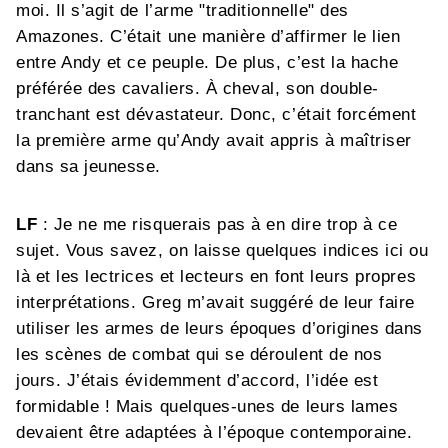
moi. Il s’agit de l’arme "traditionnelle" des
Amazones. C’était une manière d’affirmer le lien
entre Andy et ce peuple. De plus, c’est la hache
préférée des cavaliers. À cheval, son double-
tranchant est dévastateur. Donc, c’était forcément
la première arme qu’Andy avait appris à maîtriser
dans sa jeunesse.
LF
: Je ne me risquerais pas à en dire trop à ce
sujet. Vous savez, on laisse quelques indices ici ou
là et les lectrices et lecteurs en font leurs propres
interprétations. Greg m’avait suggéré de leur faire
utiliser les armes de leurs époques d’origines dans
les scènes de combat qui se déroulent de nos
jours. J’étais évidemment d’accord, l’idée est
formidable ! Mais quelques-unes de leurs lames
devaient être adaptées à l’époque contemporaine.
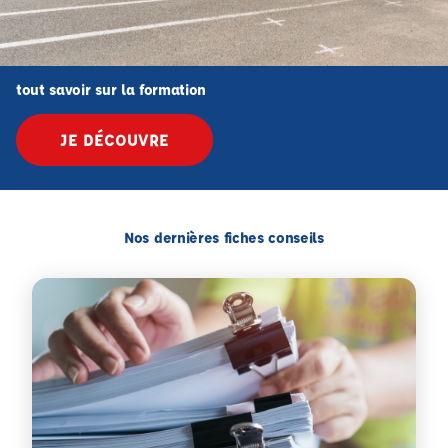
tout savoir sur la formation
JE DÉCOUVRE
Nos dernières fiches conseils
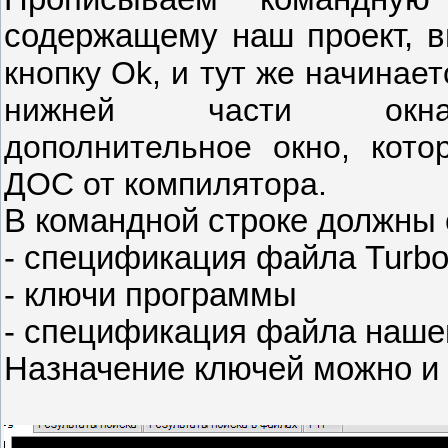
содержащему наш проект, 
кнопку Ok, и тут же начинае
нижней
части окн
дополнительное окно, кото
ДОС от компилятора.
В командной строке должны 
- спецификация файла Turbo
- ключи программы
- спецификация файла наше
Назначение ключей можно и 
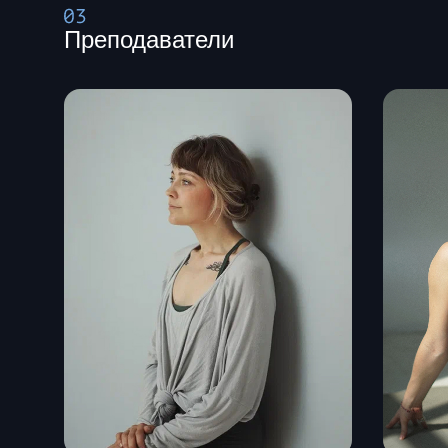
Преподаватели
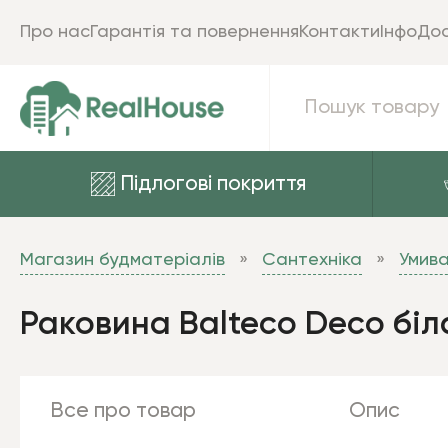
Про нас
Гарантія та повернення
Контакти
Інфо
Дос
Підлогові покриття
Магазин будматеріалів
Сантехніка
Умив
Раковина Balteco Deco біл
Все про товар
Опис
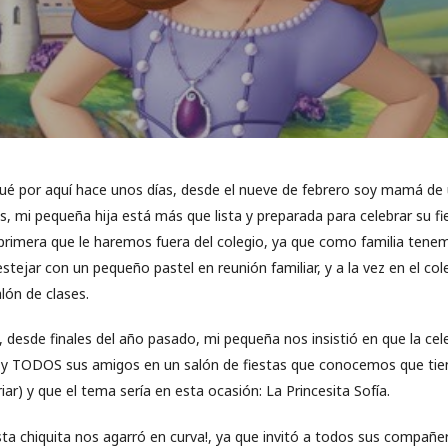
ué por aquí hace unos días, desde el nueve de febrero soy mamá de
s, mi pequeña hija está más que lista y preparada para celebrar su fi
primera que le haremos fuera del colegio, ya que como familia tene
tejar con un pequeño pastel en reunión familiar, y a la vez en el col
lón de clases.
, desde finales del año pasado, mi pequeña nos insistió en que la c
 y TODOS sus amigos en un salón de fiestas que conocemos que tie
ariar) y que el tema sería en esta ocasión: La Princesita Sofía.
sta chiquita nos agarró en curva!, ya que invitó a todos sus compañer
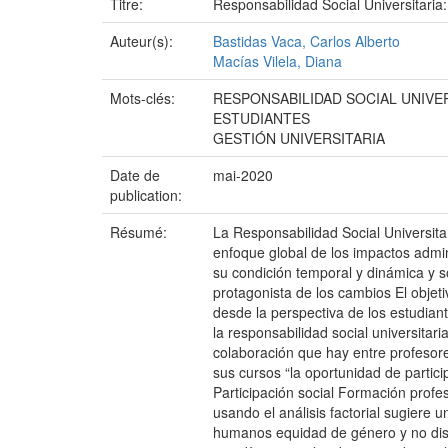
Titre:
Responsabilidad Social Universitaria
Auteur(s):
Bastidas Vaca, Carlos Alberto
Macías Vilela, Diana
Mots-clés:
RESPONSABILIDAD SOCIAL UNIVE
ESTUDIANTES
GESTIÓN UNIVERSITARIA
Date de
mai-2020
publication:
Résumé:
La Responsabilidad Social Universitar
enfoque global de los impactos admin
su condición temporal y dinámica y s
protagonista de los cambios El objeti
desde la perspectiva de los estudian
la responsabilidad social universitari
colaboración que hay entre profesore
sus cursos “la oportunidad de partici
Participación social Formación prof
usando el análisis factorial sugier
humanos equidad de género y no disc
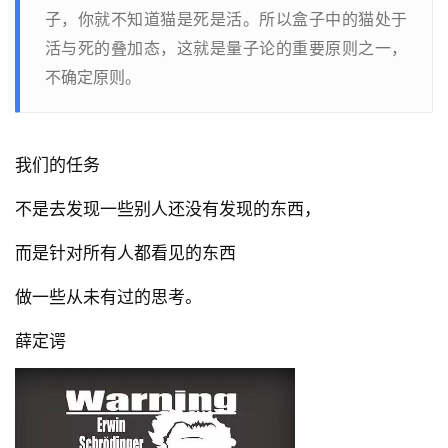
子，你就不知道猫是死是活。所以盒子中的猫处于
活与死的叠加态，这就是量子论的重要原则之一，
不确定原则。
我们的任务
不是去发现一些别人还没有发现的东西，
而是针对所有人都看见的东西
做一些从未有过的思考。
薛定谔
◇ ◇ ◇ ◇ ◇ ◇ ◇
# EXERCISE DIRECTIONS
Produce the entries again, word for word, without any of their pictures.

# WRITTEN SOLUTION
moi. Il s’agit de l’arme "traditionnelle" des
Amazones. C’était une manière d’affirmer le lien
entre Andy et ce peuple. De plus, c’est la hache
préférée des cavaliers. À cheval, son double-
tranchant est dévastateur. Donc, c’était forcément
la première arme qu’Andy avait appris à maîtriser
dans sa jeunesse.
LF
: Je ne me risquerais pas à en dire trop à ce
sujet. Vous savez, on laisse quelques indices ici ou
là et les lectrices et lecteurs en font leurs propres
interprétations. Greg m’avait suggéré de leur faire
utiliser les armes de leurs époques d’origines dans
les scènes de combat qui se déroulent de nos
jours. J’étais évidemment d’accord, l’idée est
formidable ! Mais quelques-unes de leurs lames
devaient être adaptées à l’époque contemporaine.
tout savoir sur la formation
JE DÉCOUVRE
Nos dernières fiches conseils
содержащему наш проект, 
кнопку Ok, и тут же начинае
нижней
части окн
дополнительное окно, кото
ДОС от компилятора.
В командной строке должны 
- спецификация файла Turbo
- ключи программы
- спецификация файла наше
Назначение ключей можно и 
Преподаватели
Про нас
Гарантія та повернення
Контакти
Інфо
Дос
Підлогові покриття
Магазин будматеріалів
Сантехніка
Умив
Раковина Balteco Deco біл
Все про товар
Опис
ué por aquí hace unos días, desde el nueve de febrero soy mamá de
s, mi pequeña hija está más que lista y preparada para celebrar su fi
primera que le haremos fuera del colegio, ya que como familia tene
tejar con un pequeño pastel en reunión familiar, y a la vez en el col
lón de clases.
, desde finales del año pasado, mi pequeña nos insistió en que la c
 y TODOS sus amigos en un salón de fiestas que conocemos que tie
ariar) y que el tema sería en esta ocasión: La Princesita Sofía.
sta chiquita nos agarró en curva!, ya que invitó a todos sus compañer
Titre:
Responsabilidad Social Universitaria
Auteur(s):
Bastidas Vaca, Carlos Alberto
Macías Vilela, Diana
Mots-clés:
RESPONSABILIDAD SOCIAL UNIVE
ESTUDIANTES
GESTIÓN UNIVERSITARIA
Date de
mai-2020
publication:
Résumé:
La Responsabilidad Social Universitar
enfoque global de los impactos admin
su condición temporal y dinámica y s
protagonista de los cambios El objeti
desde la perspectiva de los estudian
la responsabilidad social universitari
colaboración que hay entre profesore
sus cursos “la oportunidad de partici
Participación social Formación prof
usando el análisis factorial sugier
humanos equidad de género y no disc
子，你就不知道猫是死是活。所以盒子中的猫处于
活与死的叠加态，这就是量子论的重要原则之一，
不确定原则。
我们的任务
不是去发现一些别人还没有发现的东西，
而是针对所有人都看见的东西
做一些从未有过的思考。
薛定谔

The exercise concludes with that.